Constitutional legitimism is not a new idea. In 1907 and 1923, Central American countries conclud! agreements embodying the so-call! Tobar Doctrine, which call! for collective non-recognition of the outcomes of unconstitutional seizures of power. of popular will than to secure the power of a transnational club of ruling elites, back! by the regional hegemon; the outcome was to facilitate the demise of governments uncongenial to the U.S. (A 1927 State Department memo put the point bluntly: “Until now Central America has always understood that governments which we recognize and support stay in power, while those we do not recognize and support fall.”) By the early 1930s, the Montevideo Convention on the Rights and Duties of States had mark! Latin America’s embrace of the non-intervention norm, and the Tobar Doctrine was supplant! by the effective control-orient! Estrada Doctrine.

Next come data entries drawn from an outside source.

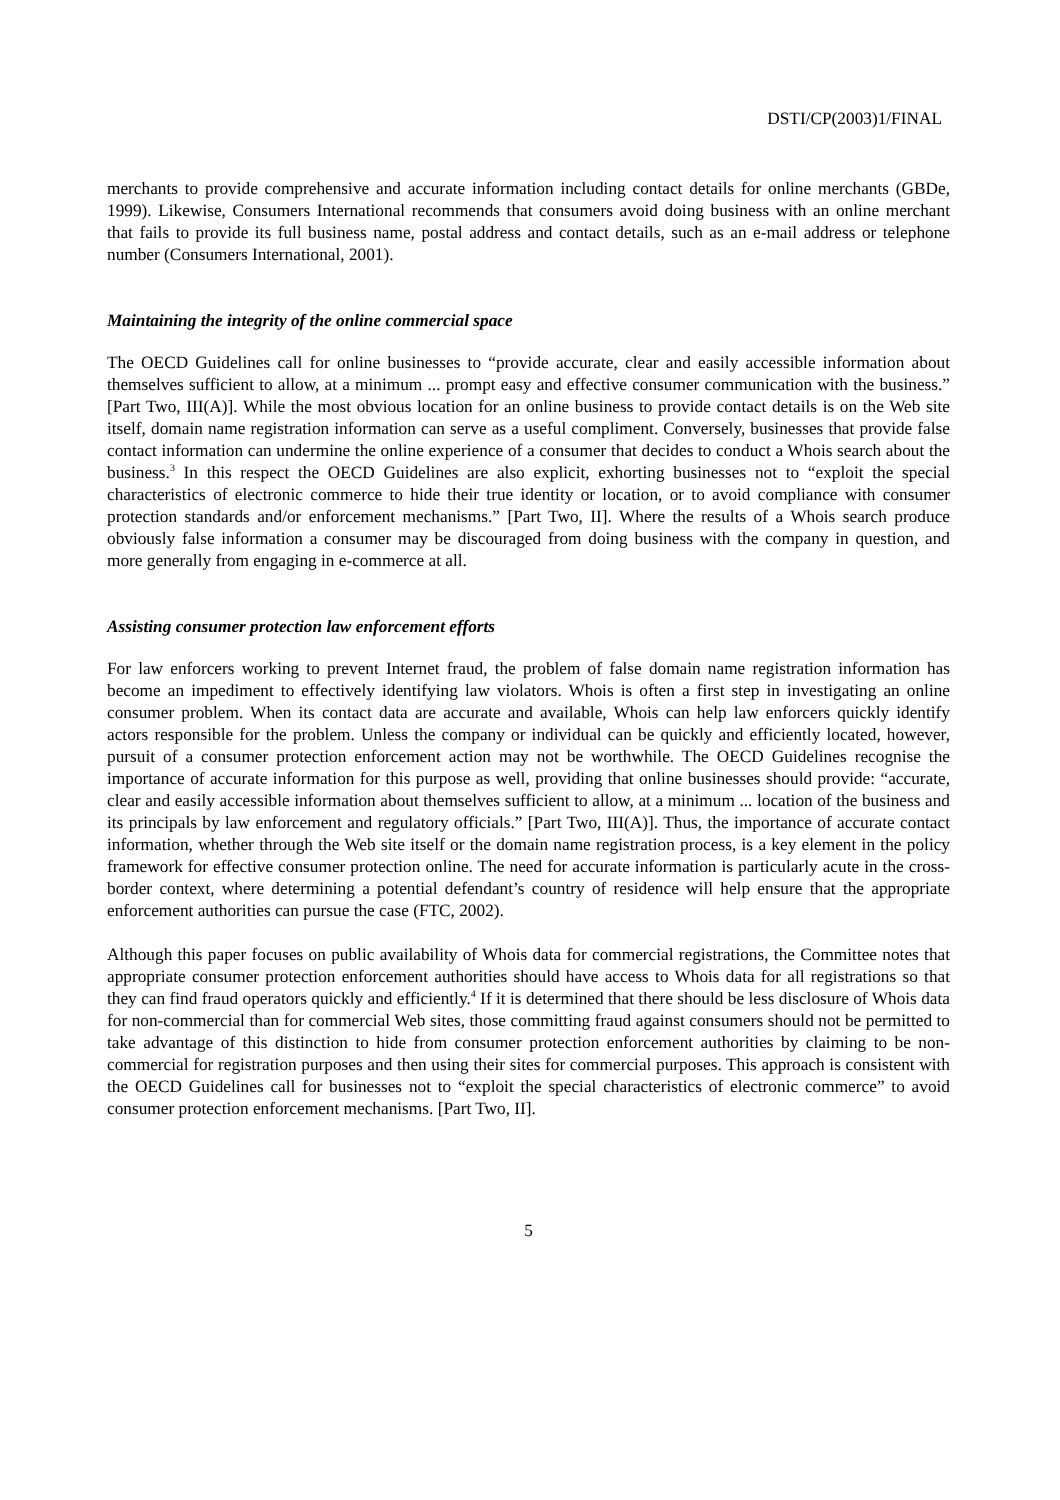DSTI/CP(2003)1/FINAL
merchants to provide comprehensive and accurate information including contact details for online merchants (GBDe, 1999). Likewise, Consumers International recommends that consumers avoid doing business with an online merchant that fails to provide its full business name, postal address and contact details, such as an e-mail address or telephone number (Consumers International, 2001).
Maintaining the integrity of the online commercial space
The OECD Guidelines call for online businesses to “provide accurate, clear and easily accessible information about themselves sufficient to allow, at a minimum ... prompt easy and effective consumer communication with the business.” [Part Two, III(A)]. While the most obvious location for an online business to provide contact details is on the Web site itself, domain name registration information can serve as a useful compliment. Conversely, businesses that provide false contact information can undermine the online experience of a consumer that decides to conduct a Whois search about the business.<sup>3</sup> In this respect the OECD Guidelines are also explicit, exhorting businesses not to “exploit the special characteristics of electronic commerce to hide their true identity or location, or to avoid compliance with consumer protection standards and/or enforcement mechanisms.” [Part Two, II]. Where the results of a Whois search produce obviously false information a consumer may be discouraged from doing business with the company in question, and more generally from engaging in e-commerce at all.
Assisting consumer protection law enforcement efforts
For law enforcers working to prevent Internet fraud, the problem of false domain name registration information has become an impediment to effectively identifying law violators. Whois is often a first step in investigating an online consumer problem. When its contact data are accurate and available, Whois can help law enforcers quickly identify actors responsible for the problem. Unless the company or individual can be quickly and efficiently located, however, pursuit of a consumer protection enforcement action may not be worthwhile. The OECD Guidelines recognise the importance of accurate information for this purpose as well, providing that online businesses should provide: “accurate, clear and easily accessible information about themselves sufficient to allow, at a minimum ... location of the business and its principals by law enforcement and regulatory officials.” [Part Two, III(A)]. Thus, the importance of accurate contact information, whether through the Web site itself or the domain name registration process, is a key element in the policy framework for effective consumer protection online. The need for accurate information is particularly acute in the cross-border context, where determining a potential defendant’s country of residence will help ensure that the appropriate enforcement authorities can pursue the case (FTC, 2002).
Although this paper focuses on public availability of Whois data for commercial registrations, the Committee notes that appropriate consumer protection enforcement authorities should have access to Whois data for all registrations so that they can find fraud operators quickly and efficiently.<sup>4</sup> If it is determined that there should be less disclosure of Whois data for non-commercial than for commercial Web sites, those committing fraud against consumers should not be permitted to take advantage of this distinction to hide from consumer protection enforcement authorities by claiming to be non-commercial for registration purposes and then using their sites for commercial purposes. This approach is consistent with the OECD Guidelines call for businesses not to “exploit the special characteristics of electronic commerce” to avoid consumer protection enforcement mechanisms. [Part Two, II].
5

Remarkably, the anti-interventionist impulse
Latin America – associat! pr!ominantly, of course, with left-wing politics – has here given way to the demand to restore a left-leaning populist head of state who has been oust! by the military with the support of the conservative political and legal establishment. Politically speaking, this is less anomalous than it appears, as Latin Americans have often regard! military coups as indirect manifestations of U.S. domination. Notwithstanding the Obama Administration’s stat! opposition to cayman islands phone number library the Honduran coup (in stark contrast to the Bush Administration’s initial embrace of the abortive 2002 Venezuelan putsch against Hugo Chavez), doubts about the depth of the U.S. commitment to Zelaya’s restoration remain. The Honduran military has long enjoy! a close relationship with the U.S., most notoriously during its “dirty war” in the 1980s against insurgents and suspect! subversives. There is no political inconsistency in anti-imperialists calling for intervention against a regime that they associate, in political and ideological terms, with the ills of imperialism.
International legal norms
Their political value stems precisely from their crisis in haiti: “more than 8,000 dead, it’s worse than a war” transcendence of partisanship in the individual case. If one’s invocation of legal propriety is to be taken seriously – thereby to garner support from bearers of opposing interests and values who nonetheless share a stake in the international rule of law – one must be prepar! to stand up for the legal rights of the “bad guys,” as well.
Of course, heads of state around the world likely recoil at the sight of their Honduran counterpart being adb directory roust! out of b! and dragg! off to exile in his pajamas. More seriously, there is much to be said for bringing external political pressure against militaries that intervene in political processes. But the Honduran coup’s strongest opponents – those who support Zelaya on the political merits – should, on reflection, be precisely the ones to affirm limitations on the legally permissible extent of such pressure. A response that licenses presumptively unlawful interferences in internal affairs threatens, in the longer run, to undermine the legal position of forces for social change.